═════ DATA EXCERPTS ═════

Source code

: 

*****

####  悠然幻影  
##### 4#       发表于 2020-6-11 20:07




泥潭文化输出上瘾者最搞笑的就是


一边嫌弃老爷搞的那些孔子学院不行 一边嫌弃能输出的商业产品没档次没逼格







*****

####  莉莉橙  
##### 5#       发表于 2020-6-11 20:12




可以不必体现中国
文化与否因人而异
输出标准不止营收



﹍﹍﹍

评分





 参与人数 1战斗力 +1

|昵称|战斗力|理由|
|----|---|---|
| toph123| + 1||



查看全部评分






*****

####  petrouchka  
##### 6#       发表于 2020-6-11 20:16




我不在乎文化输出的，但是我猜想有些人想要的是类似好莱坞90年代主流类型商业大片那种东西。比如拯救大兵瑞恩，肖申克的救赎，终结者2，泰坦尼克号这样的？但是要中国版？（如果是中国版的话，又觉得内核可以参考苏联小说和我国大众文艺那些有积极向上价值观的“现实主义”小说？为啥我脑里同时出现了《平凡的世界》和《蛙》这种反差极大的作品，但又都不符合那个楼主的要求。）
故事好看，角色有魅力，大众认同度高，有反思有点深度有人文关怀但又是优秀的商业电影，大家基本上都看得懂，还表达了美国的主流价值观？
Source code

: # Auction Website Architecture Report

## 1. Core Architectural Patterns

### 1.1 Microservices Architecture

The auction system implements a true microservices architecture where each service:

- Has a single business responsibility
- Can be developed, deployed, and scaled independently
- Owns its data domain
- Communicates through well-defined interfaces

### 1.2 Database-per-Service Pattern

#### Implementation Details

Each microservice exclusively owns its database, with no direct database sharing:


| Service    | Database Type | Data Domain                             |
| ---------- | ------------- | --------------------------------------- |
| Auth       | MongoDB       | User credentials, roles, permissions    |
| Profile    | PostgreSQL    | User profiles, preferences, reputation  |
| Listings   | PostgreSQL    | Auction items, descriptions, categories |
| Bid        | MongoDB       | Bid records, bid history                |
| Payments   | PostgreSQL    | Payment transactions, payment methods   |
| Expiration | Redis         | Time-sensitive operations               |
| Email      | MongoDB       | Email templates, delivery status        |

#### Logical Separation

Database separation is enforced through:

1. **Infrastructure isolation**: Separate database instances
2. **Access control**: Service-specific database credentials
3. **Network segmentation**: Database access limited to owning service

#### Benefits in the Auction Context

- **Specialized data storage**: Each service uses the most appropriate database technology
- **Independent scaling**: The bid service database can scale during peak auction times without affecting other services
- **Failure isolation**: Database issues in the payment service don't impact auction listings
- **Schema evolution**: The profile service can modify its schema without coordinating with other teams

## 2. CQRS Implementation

═════

== DIRECTIVE ==
Nothing should be missing: every line above must be reproduced exactly.

== SOLUTION FOR THIS EXERCISE ==
Source code

: 

*****

####  悠然幻影  
##### 4#       发表于 2020-6-11 20:07




泥潭文化输出上瘾者最搞笑的就是


一边嫌弃老爷搞的那些孔子学院不行 一边嫌弃能输出的商业产品没档次没逼格







*****

####  莉莉橙  
##### 5#       发表于 2020-6-11 20:12




可以不必体现中国
文化与否因人而异
输出标准不止营收



﹍﹍﹍

评分





 参与人数 1战斗力 +1

|昵称|战斗力|理由|
|----|---|---|
| toph123| + 1||



查看全部评分






*****

####  petrouchka  
##### 6#       发表于 2020-6-11 20:16




我不在乎文化输出的，但是我猜想有些人想要的是类似好莱坞90年代主流类型商业大片那种东西。比如拯救大兵瑞恩，肖申克的救赎，终结者2，泰坦尼克号这样的？但是要中国版？（如果是中国版的话，又觉得内核可以参考苏联小说和我国大众文艺那些有积极向上价值观的“现实主义”小说？为啥我脑里同时出现了《平凡的世界》和《蛙》这种反差极大的作品，但又都不符合那个楼主的要求。）
故事好看，角色有魅力，大众认同度高，有反思有点深度有人文关怀但又是优秀的商业电影，大家基本上都看得懂，还表达了美国的主流价值观？
Source code

: # Auction Website Architecture Report

## 1. Core Architectural Patterns

### 1.1 Microservices Architecture

The auction system implements a true microservices architecture where each service:

- Has a single business responsibility
- Can be developed, deployed, and scaled independently
- Owns its data domain
- Communicates through well-defined interfaces

### 1.2 Database-per-Service Pattern

#### Implementation Details

Each microservice exclusively owns its database, with no direct database sharing:


| Service    | Database Type | Data Domain                             |
| ---------- | ------------- | --------------------------------------- |
| Auth       | MongoDB       | User credentials, roles, permissions    |
| Profile    | PostgreSQL    | User profiles, preferences, reputation  |
| Listings   | PostgreSQL    | Auction items, descriptions, categories |
| Bid        | MongoDB       | Bid records, bid history                |
| Payments   | PostgreSQL    | Payment transactions, payment methods   |
| Expiration | Redis         | Time-sensitive operations               |
| Email      | MongoDB       | Email templates, delivery status        |

#### Logical Separation

Database separation is enforced through:

1. **Infrastructure isolation**: Separate database instances
2. **Access control**: Service-specific database credentials
3. **Network segmentation**: Database access limited to owning service

#### Benefits in the Auction Context

- **Specialized data storage**: Each service uses the most appropriate database technology
- **Independent scaling**: The bid service database can scale during peak auction times without affecting other services
- **Failure isolation**: Database issues in the payment service don't impact auction listings
- **Schema evolution**: The profile service can modify its schema without coordinating with other teams

## 2. CQRS Implementation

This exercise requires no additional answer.